Airbnb CMO: Content agencies need to ‘step up’ and keep pace with tech developments

Airbnb’s CMO Jonathan Mildenhall says that “for the first time in his career” agencies are not being as creative or disruptive when it comes to content creation and are struggling to keep up with technology.

Speaking at a breakfast event hosted by The Economist at Cannes Lions festival yesterday (23 June), Mildenhall told the audience that he had a recent change of heart when it comes to ad tech companies and how quickly they are developing.

“I have been saying that ad tech is always just six months away for the last eight years. But actually, this year I’ve been exposed to some brilliant opportunities where we can really start to use ad tech to drive much greater precision marketing,” he said.

Mildenhall mentioned that the brand is currently collaborating with the Fox Broadcasting Company to launch a personalised TV campaign in Australia, and is “excited” by the prospect of targeting a household with bespoke content.

“It excites me because I want very personal engagement but through broadcast media. I’ll be getting the results from the test in eight weeks’ time,” he commented.

He also believes ad tech solutions are now offering greater opportunities than content solutions.

“For the first time in my career, ad tech is looking very cool while content agencies need to step it up. They’re not being as creative or disruptive in terms of content creation.”

Jonathan Mildenhall, CMO, Airbnb

Alison Lewis, CMO at Johnson & Johnson, also spoke at the panel and agreed with Mildenhall’s comments. She believes that as technology develops, agencies need to “get on it fast” and help clients be more creative.
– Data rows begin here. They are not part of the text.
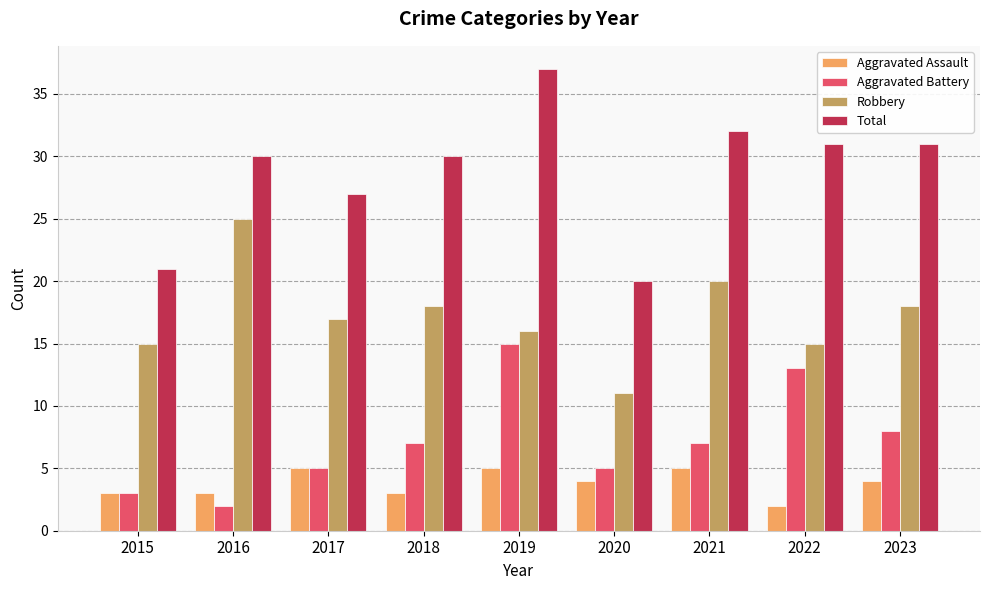

Which label corresponds to the largest value in the chart?

2019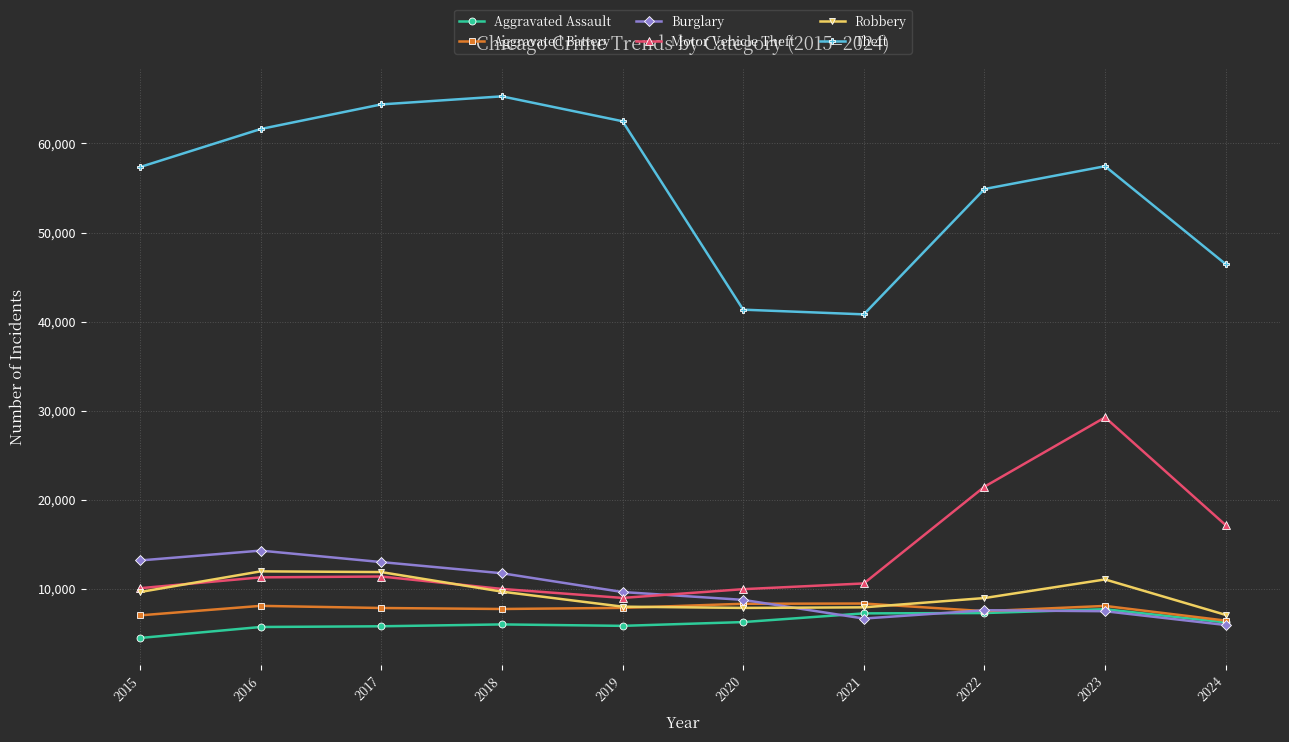

In Motor Vehicle Theft, how many points are higher than both neighbors (excluding endpoints)?

2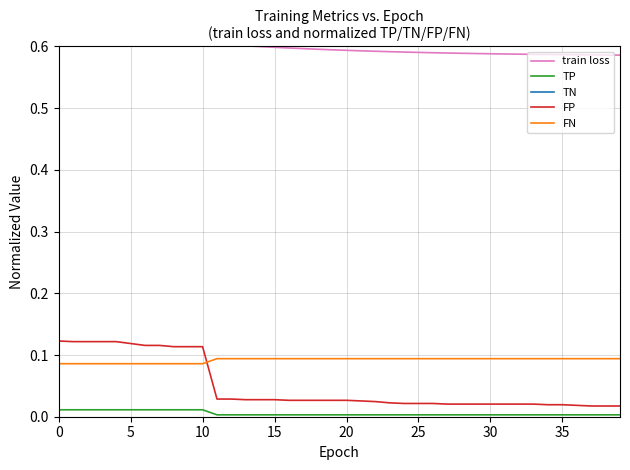

Which series changed the most between 20 and 30?

TN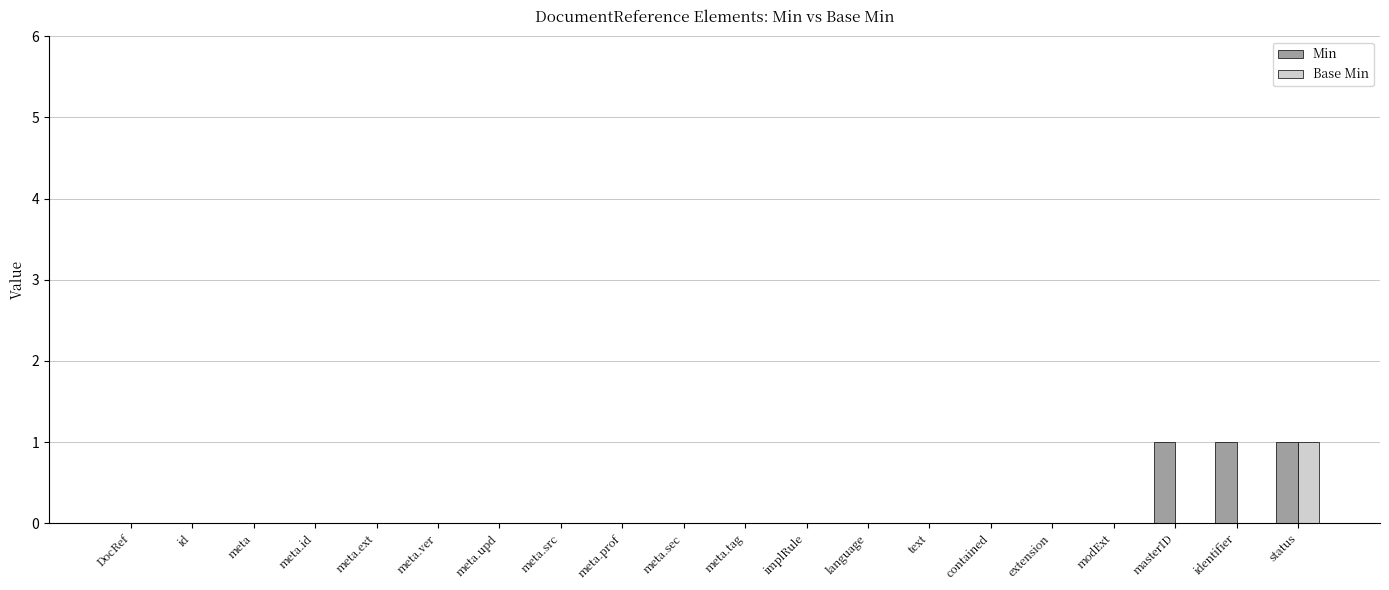

True or false: Base Min has a value of 0 at meta.prof.

True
“In terms of content, that’s biggest challenge we all have. We need more creative solutions and we need agencies’ help in that,” she said.

“Marketing is at a point where we’re starting to be able to get the right content at the right time in front of the right people. It’s exciting for our industry, but we need agencies’ help.”

Having a 360-degree relationship

Lewis picked up on another problem within the industry, where clients are not properly incentivising agencies.

“In terms of incentives, my best agencies are the ones that you wouldn’t know whether [the employees] worked for the agency or the company. They care about the monthly business results and the progress we’re making.

“I would love to have an incentive system that is more directly tied to the performance of that individual business, measured by metrics such as sales, profit or brand health. I don’t think we’ve figured out a good mechanism for doing that.”

Mildenhall added that for agencies and brands to prosper, they need to be “much more strategic” when it comes to maintaining a business relationship.

“Very rarely do you get an organisation to take the time out and give [the agency] proper 360 degree feedback, and what they want the relationship to stand for. We’re not just talking about creative work, but what type of development and growth experiences we want our teams to enjoy as a result of working together.”